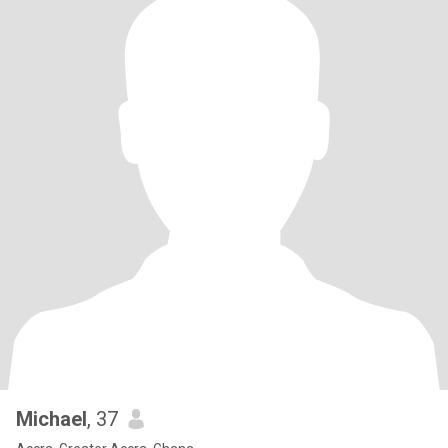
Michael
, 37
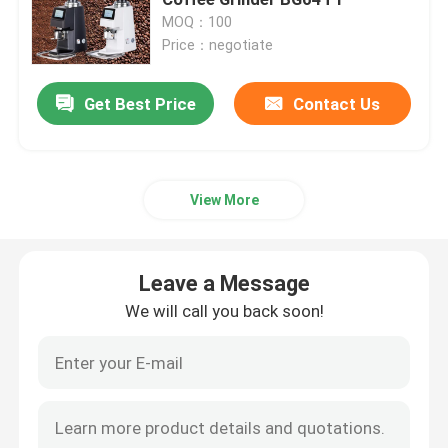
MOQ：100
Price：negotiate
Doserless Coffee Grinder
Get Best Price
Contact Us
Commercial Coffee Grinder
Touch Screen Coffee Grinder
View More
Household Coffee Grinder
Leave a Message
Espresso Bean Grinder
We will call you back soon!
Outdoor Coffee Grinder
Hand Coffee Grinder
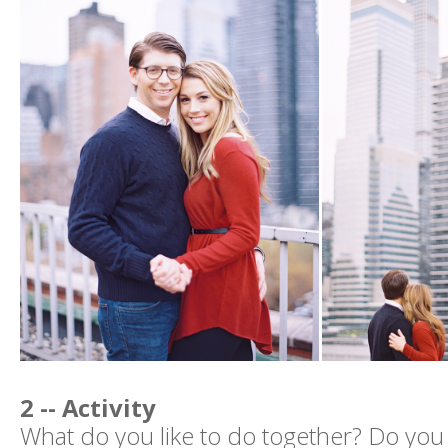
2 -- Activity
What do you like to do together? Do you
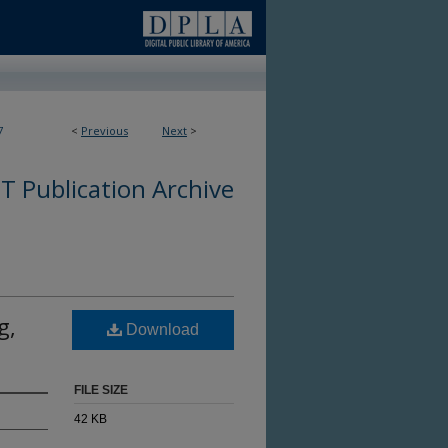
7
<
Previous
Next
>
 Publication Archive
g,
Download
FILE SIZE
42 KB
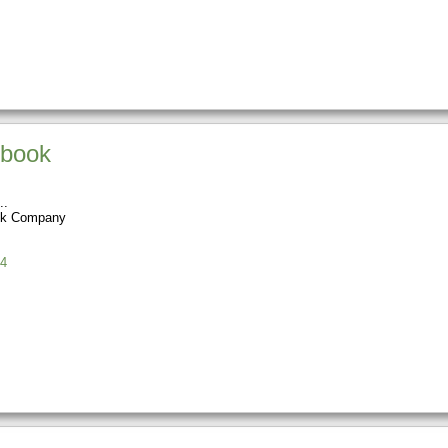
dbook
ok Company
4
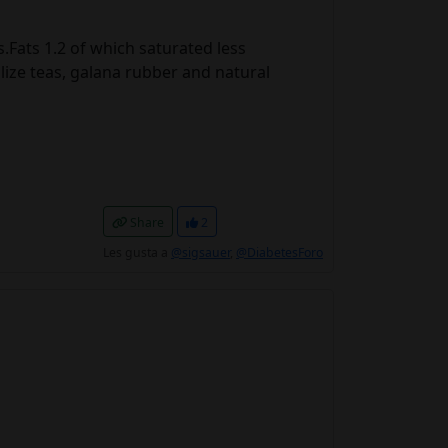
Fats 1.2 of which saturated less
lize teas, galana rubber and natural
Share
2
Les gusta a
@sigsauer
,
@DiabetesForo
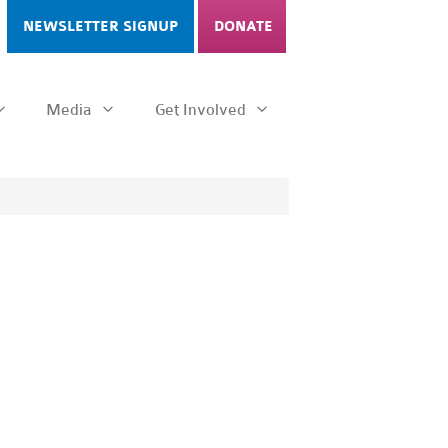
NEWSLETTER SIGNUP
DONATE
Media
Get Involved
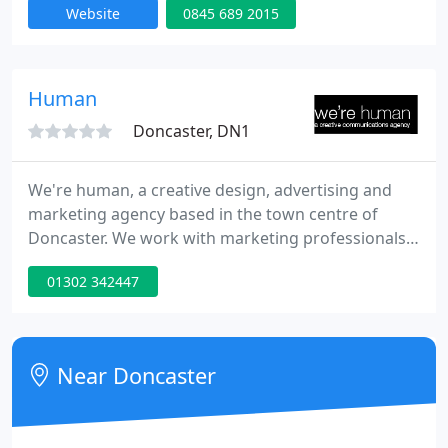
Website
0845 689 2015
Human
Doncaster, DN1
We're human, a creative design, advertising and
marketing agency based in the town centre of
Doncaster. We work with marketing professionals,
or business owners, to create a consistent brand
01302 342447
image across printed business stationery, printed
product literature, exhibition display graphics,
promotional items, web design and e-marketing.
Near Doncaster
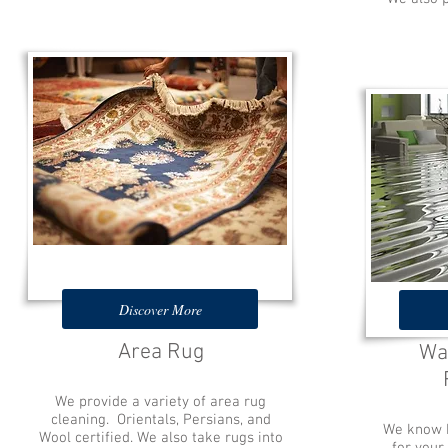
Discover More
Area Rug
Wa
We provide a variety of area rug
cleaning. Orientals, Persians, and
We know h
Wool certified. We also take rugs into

____

Collect from the data above every line that includes "Doncaster".

**Your solution**
Doncaster, DN1
Doncaster. We work with marketing professionals,
Near Doncaster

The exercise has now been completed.